At the same time, improvements in mass spec technology have allowed researchers to collect the kind of large and reproducible datasets required for peptide correlation analysis, he said.
"These are types of experiments we wouldn't have imagined 10 years ago, because for correlation-based approaches to work, you need a relatively large number of samples, and you need low variance," he said. "We are not detecting [proteoforms] that are not changing between different [conditions], we are only detecting those that change. And for this to work we need to have multiple replicates and we need to have different conditions and to be able to measure these peptides with high quantitative accuracy across these conditions."
The COPF tool looks at the intensities of peptides coming from a particular protein across all the samples measured in an experiment and then calculates peptide correlations for all the pairs of peptides coming from that protein and uses hierarchical clustering to divide the peptides into two clusters. It then scores the likelihood that multiple proteoforms of a protein are present by comparing the level of peptide correlation between the clusters to the level of in-cluster variation.
The tool does not identify the specific modifications or variations that distinguish the different proteoforms but rather the peptides that appear to differentiate between the forms of the protein in the different biological contexts investigated. Analyzing a DIA dataset that looked at five different tissue types across eight different mice, COPF identified 63 proteins that exhibited different proteoform groups, including proteins with known tissue-specific splice variants. The researchers also identified proteoforms created by proteolytic and autocatalytic cleavage and phosphorylation, indicating, they wrote, that the tool is "agnostic to the different mechanisms by which proteoforms can be generated inside the cell."

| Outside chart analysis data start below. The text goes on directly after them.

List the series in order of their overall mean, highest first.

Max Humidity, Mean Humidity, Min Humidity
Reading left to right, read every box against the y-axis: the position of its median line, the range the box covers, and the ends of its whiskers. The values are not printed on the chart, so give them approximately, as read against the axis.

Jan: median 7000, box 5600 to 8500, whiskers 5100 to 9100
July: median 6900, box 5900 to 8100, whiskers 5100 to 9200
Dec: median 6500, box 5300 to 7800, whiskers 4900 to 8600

The development of COPF follows the publication last year of a study by researchers at Barts Cancer Institute and the University of Wisconsin-Madison detailing another peptide correlation analysis tool for identifying proteoforms in bottom-up data called PeCorA.

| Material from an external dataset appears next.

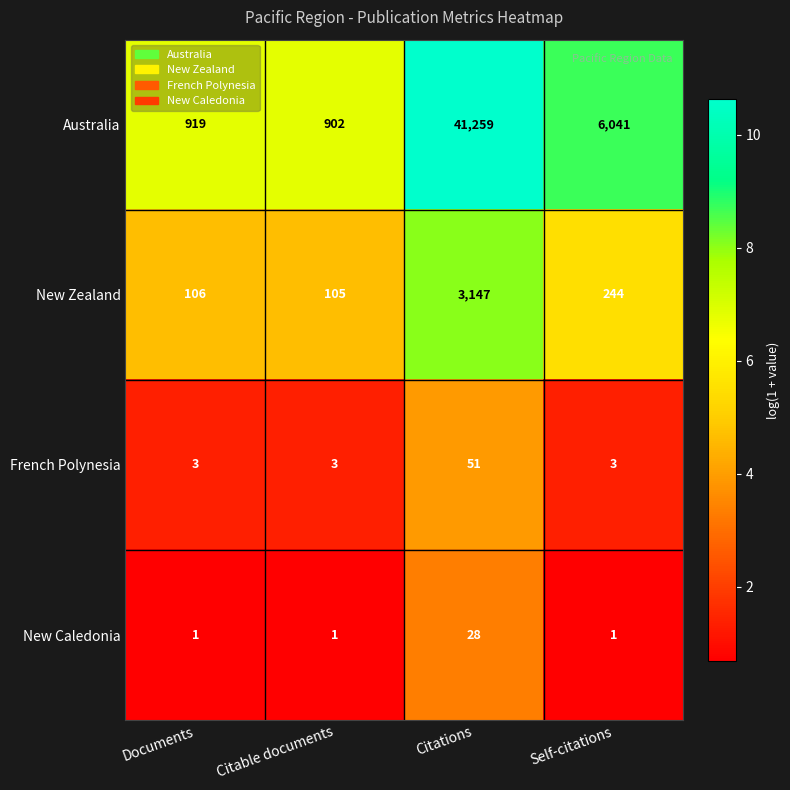

What is the total value across all series at Citable documents?

1011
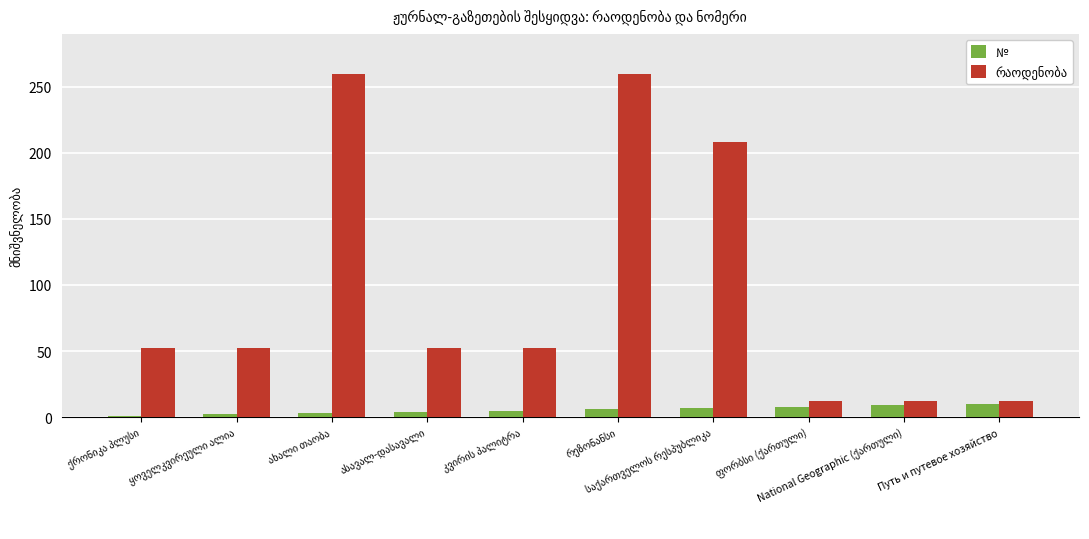

How many bars are there in each group?

2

Unlike COPF, which requires proteoforms to differ by two or more peptides, PeCorA can detect proteoforms based on single peptide differences. This makes it a potentially more sensitive tool but also less specific than COPF, Röst said.
More generally, he said that he expected ongoing improvements in mass spec technology would further improve peptide correlation-based approaches like COPF and PeCorA by boosting peptide coverage.
"To kind of cover every possible protein isoform we would need to have complete coverage of every protein, and unfortunately we are currently quite far away from having peptide-level coverage of every protein," he said. "I think that is currently one of the limitations where we are kind of hitting a wall."
Röst added that his lab has begun acquiring data on Bruker's timsTOF Pro platform, "and there we definitely see both an increase in protein coverage and also in the number of peptides we can measure."
"That's why I'm very optimistic that while this is just the first implementation of the method, the data we are producing at this moment is much more complete, and therefore I think it would be even more suitable to our approach than the data we used in the paper," he said.